Measurement results are plotted in FIG. Examined was the lead content of the air, which depends on the end of work on the exit road of a large company car park. In the graph, the lead content is the ordinate Air plotted in micrograms per cubic meter, with the time as the abscissa. In the case of flexible working hours, which starts at 3:20 p.m. and occurs more frequently at around 4:30 p.m., is when the traffic density is high also detected the greatest air pollution with lead. The progressiveness of the invention is can be seen from the indicated error limit. With a collection time for the sample of just one minute is measured with a measuring accuracy of ± 2.5%.

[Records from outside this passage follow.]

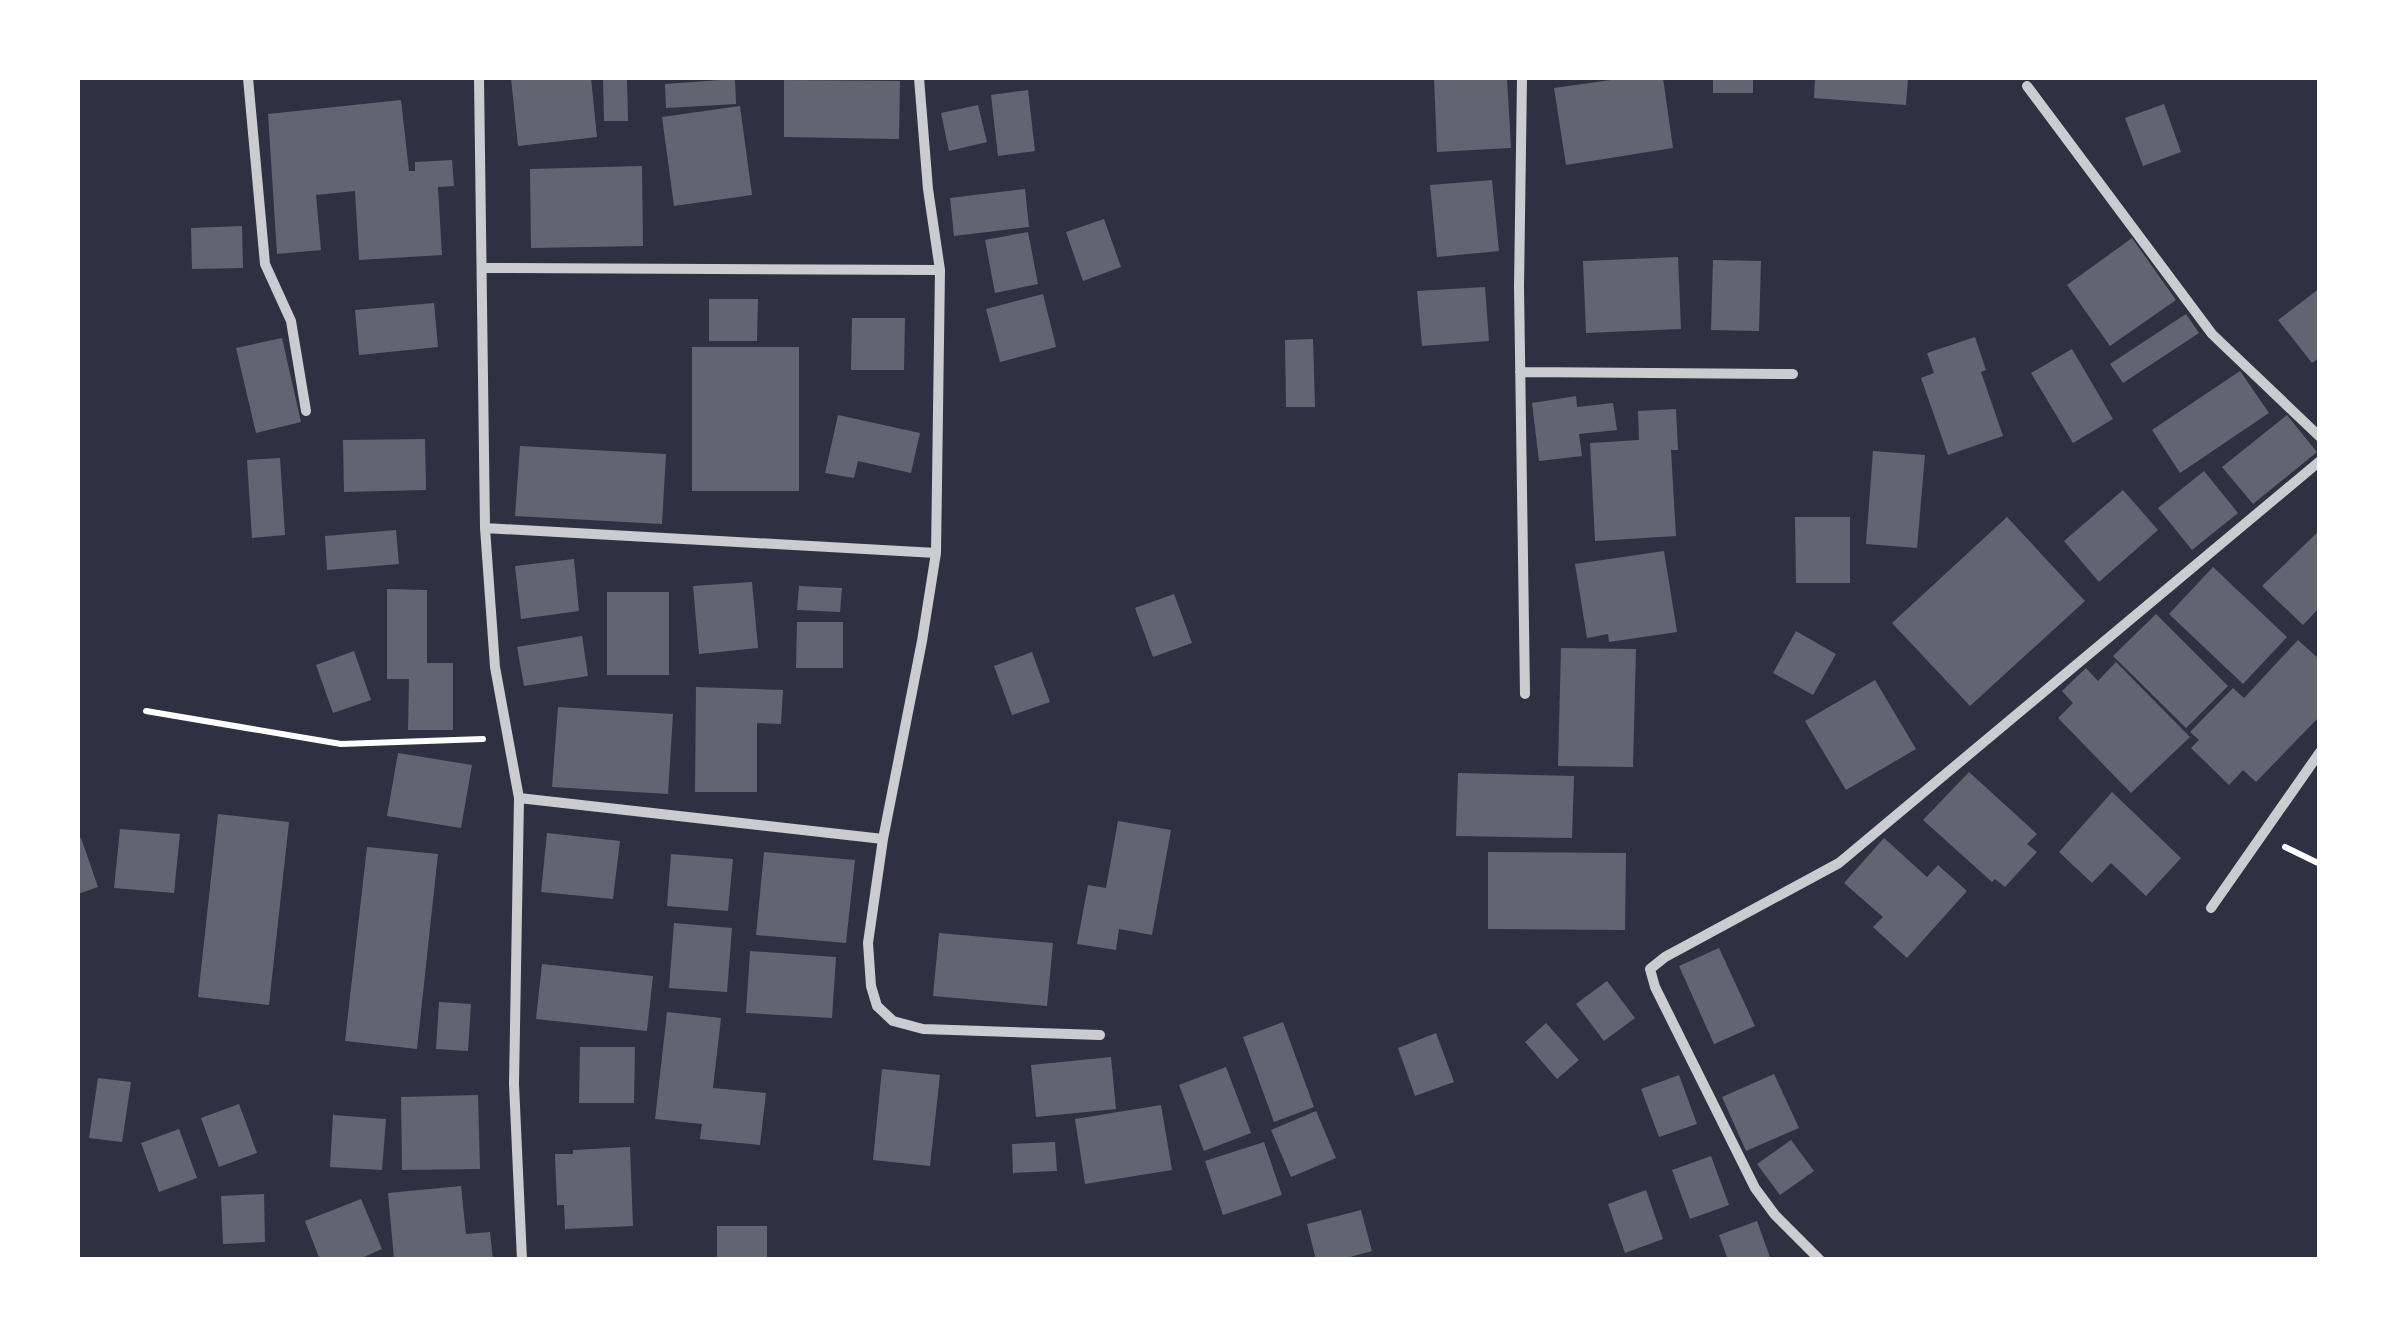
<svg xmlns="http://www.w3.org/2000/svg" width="2397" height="1337" viewBox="0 0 2397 1337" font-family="Raleway,sans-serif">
<rect width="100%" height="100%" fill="#2d3142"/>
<path fill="#626471" d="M511,78H591L597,137L518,146Z
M603,78H627L628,121H604Z
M1434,78H1507L1511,148L1437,152Z
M1625,78H1663L1673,148L1566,165L1554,88Z
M1713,78H1753V93H1713Z
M1815,78H1908L1906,105L1814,98Z
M735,79L736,104L666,108L665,84Z
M784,80L900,81L899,139L784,137Z
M1028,90L1035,151L998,156L991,95Z
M401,100L409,171H415V162L452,160L454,186L438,187L442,255L359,260L355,191L316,195L321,250L277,254L268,114Z
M2164,104L2181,152L2143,166L2125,118Z
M978,105L987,142L949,151L941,113Z
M740,106L752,195L674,206L662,117Z
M642,166L643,246L531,248L530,169Z
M1492,180L1499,251L1437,257L1430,185Z
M1025,189L1029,227L954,236L950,198Z
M1104,219L1121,267L1083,281L1066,232Z
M242,226L243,268L192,269L191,228Z
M1028,232L1038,284L995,293L985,240Z
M2132,238L2176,300L2110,346L2067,285Z
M1678,257L1681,329L1586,333L1583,261Z
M1713,260L1761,261L1759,331L1711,330Z
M1485,287L1489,341L1422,346L1417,291Z
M2320,288V357L2312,363L2278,320Z
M1043,294L1056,347L1000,362L986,309Z
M709,299H758L757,341H709Z
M434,303L438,347L359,355L355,310Z
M2186,314L2199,333L2123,383L2110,364Z
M852,318H905L904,370H851Z
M1975,337L1986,370L1981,372L2003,436L1948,455L1921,378L1934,373L1927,353Z
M282,338L301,422L256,433L236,348Z
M1313,339L1315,407H1286L1285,340Z
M692,347H799V491H692Z
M2072,349L2113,419L2073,443L2031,373Z
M2240,371L2269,413L2180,473L2152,430Z
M1576,396L1577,407L1613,403L1617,430L1579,434L1582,456L1539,461L1532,403Z
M1676,409L1678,450H1671L1676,536L1595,541L1590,443L1639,440L1638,411Z
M838,415L920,433L911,473L858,461L854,478L825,473Z
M2287,415L2317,452L2253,504L2222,467Z
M425,439L426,490L344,492L343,440Z
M520,446L666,454L662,524L515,516Z
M1873,451L1925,455L1917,548L1866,544Z
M280,458L285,535L252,538L247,460Z
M2204,471L2238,513L2192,550L2158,508Z
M2123,490L2158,530L2099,582L2064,541Z
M1795,517H1850V583H1796Z
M2007,517L2085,601L1970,706L1892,623Z
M396,530L399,564L327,570L325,536Z
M2320,530V607L2303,625L2262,586Z
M1664,551L1677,632L1609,642L1608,634L1587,638L1575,564Z
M574,559L579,611L521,619L515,566Z
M2213,567L2287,637L2243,684L2169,614Z
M752,582L758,648L699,654L693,586Z
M799,586L842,588L840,612L797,610Z
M387,589L427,590V663H453V730H408L409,679H387Z
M607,592H669V675H607Z
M1174,594L1192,643L1153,657L1135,608Z
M2156,614L2228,686L2186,728L2113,656Z
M797,622H843V668H796Z
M1796,631L1836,654L1813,695L1773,673Z
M582,636L588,676L524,686L517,647Z
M2298,640L2320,660V716L2256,782L2243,770L2229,785L2191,748L2199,740L2190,732L2233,688L2244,698Z
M1561,648L1636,649L1633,767L1558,766Z
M354,651L371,700L333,713L316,665Z
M1032,652L1050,702L1012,715L994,666Z
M2116,662L2190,737L2131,793L2058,718L2073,703L2062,691L2086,668L2098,681Z
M1875,680L1916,749L1846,790L1805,721Z
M696,687L783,690L781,724L757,723V792H695Z
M558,707L673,714L668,794L552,787Z
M398,753L472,765L461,828L387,816Z
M1969,772L2037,834L2027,844L2037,852L2005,887L1995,879L1992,882L1923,820Z
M1458,773L1574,776L1572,838L1456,836Z
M2112,792L2181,858L2146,896L2111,863L2092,883L2059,852Z
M218,814L289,822L269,1005L198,997Z
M1118,821L1171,830L1152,935L1119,929L1116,950L1077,944L1088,885L1106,888Z
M120,829L180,834L174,893L114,888Z
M547,833L620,841L613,899L541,892Z
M81,838L98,887L78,894V839Z
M1884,838L1927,877L1938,865L1967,891L1907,958L1873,927L1883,917L1844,883Z
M367,847L438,854L417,1049L345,1041Z
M764,852L855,860L846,943L756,935Z
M1488,852L1626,853L1625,930L1488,929Z
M671,854L733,859L728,911L667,906Z
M674,923L732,928L727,992L669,988Z
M939,933L1053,943L1047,1006L933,996Z
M1719,948L1755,1026L1714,1044L1679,966Z
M750,951L836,957L832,1018L746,1013Z
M542,964L653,976L647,1031L536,1019Z
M1607,981L1635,1018L1604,1041L1576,1004Z
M439,1002L471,1004L468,1051L436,1049Z
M667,1012L721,1018L713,1088L766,1093L760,1145L700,1139L702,1124L655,1119Z
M1283,1022L1314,1107L1274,1122L1243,1037Z
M1546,1023L1579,1060L1557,1079L1525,1042Z
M1436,1033L1454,1082L1415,1096L1398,1048Z
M580,1047H635L634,1103H579Z
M1111,1057L1116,1109L1036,1117L1031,1065Z
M1226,1067L1251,1133L1204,1151L1179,1085Z
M882,1069L940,1075L930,1166L873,1160Z
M1774,1074L1799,1128L1746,1151L1722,1097Z
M1679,1075L1697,1124L1659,1137L1641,1089Z
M98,1078L131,1082L122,1142L89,1138Z
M478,1095L480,1169L402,1170L401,1097Z
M239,1104L257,1153L219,1167L201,1118Z
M1161,1105L1172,1170L1085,1184L1075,1119Z
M1316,1111L1336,1158L1291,1177L1271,1130Z
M333,1115L386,1119L382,1170L330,1167Z
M179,1129L197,1178L159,1192L141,1143Z
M1791,1140L1814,1171L1780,1195L1757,1164Z
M1055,1142L1057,1171L1013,1173L1012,1144Z
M1264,1142L1282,1195L1223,1215L1205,1161Z
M630,1147L633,1226L565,1229L564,1205H557L555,1154H573V1150Z
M1711,1156L1729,1205L1690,1219L1672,1170Z
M461,1186L466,1234L490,1232L493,1260L394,1259L388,1193Z
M1646,1190L1663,1239L1625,1253L1608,1204Z
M264,1194L265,1242L223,1244L221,1196Z
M361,1199L382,1249L357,1260H320L305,1221Z
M1361,1210L1372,1251L1339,1260H1316L1307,1224Z
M1757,1221L1771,1260H1728L1719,1235Z
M717,1226H767V1257L717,1258Z"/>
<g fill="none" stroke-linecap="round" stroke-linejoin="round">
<path stroke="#fff" stroke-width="6" d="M146,711L341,744L483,739
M2285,847L2320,864"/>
<path stroke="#caccd0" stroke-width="10" d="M248,78L265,264L291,321L306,411
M479,78L485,528L495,667L519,798L514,1084L522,1260
M919,78L928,189L940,270L936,553L922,641L883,839L868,943L871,986L877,1006L893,1021L923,1029L1100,1035
M1522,78L1519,287L1525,694
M2027,86L2212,334L2320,437
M484,268L940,270
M1520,372L1793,374
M485,528L936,553
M519,798L883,839
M2211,908L2320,752
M1820,1260L1775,1215L1755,1188L1655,987L1650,969L1665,957L1839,863L2320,461"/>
</g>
<rect width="2397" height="1337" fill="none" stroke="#ffffff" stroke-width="160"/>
</svg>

For this purpose 3 sheets of drawings

Claims (6)

Patent claims: 1. Device for obtaining test samples for the analysis of fine dusts in gases by means of atomic absorption or Atomfiuureszenzanaiyse with an electrically heatable sample container, characterized in that a connection (5a) is provided for electrostatically positive charging of the sample container, that a connection (56) for Electrostatically negative charging of an electrode (4, 14, 24) is provided, which is used to charge the dust particles contained in the gas, that a changeover switch (17) is also provided, which connects the sample container to a high-voltage source (16) for electrostatic charging of the dust particles or to a heart circle (18) for atomizing the stowage parts, and that a pivoting device (25) is also provided which allows the sample container (J, 10, 12, 21) to be introduced into the beam path of an atomic absorption or atomic fluorescence spectrometer (7) . 2. Apparatus according to claim 1, characterized in that a graphite tube as the sample container (1) is used, in which an electrode (4) for corona discharge is inserted. 3. Apparatus according to claim 1, characterized in that the sample container is a graphite rod (10) is formed and that an electrode (14) for corona discharge is attached above the rod. 4. Apparatus according to claim 1 and 3, characterized in that centrally on the graphite rod a recess (9) is made below the electrode. 5. Apparatus according to claim I and 3, characterized in that the rod (10) at the point of Precipitation has a narrowing. 6. Apparatus according to claim 1, characterized in that the sample container as a cylindrical Bore (11) is formed in a graphite rod (12), and that the electrode (24) for corona discharge protrudes into the hole.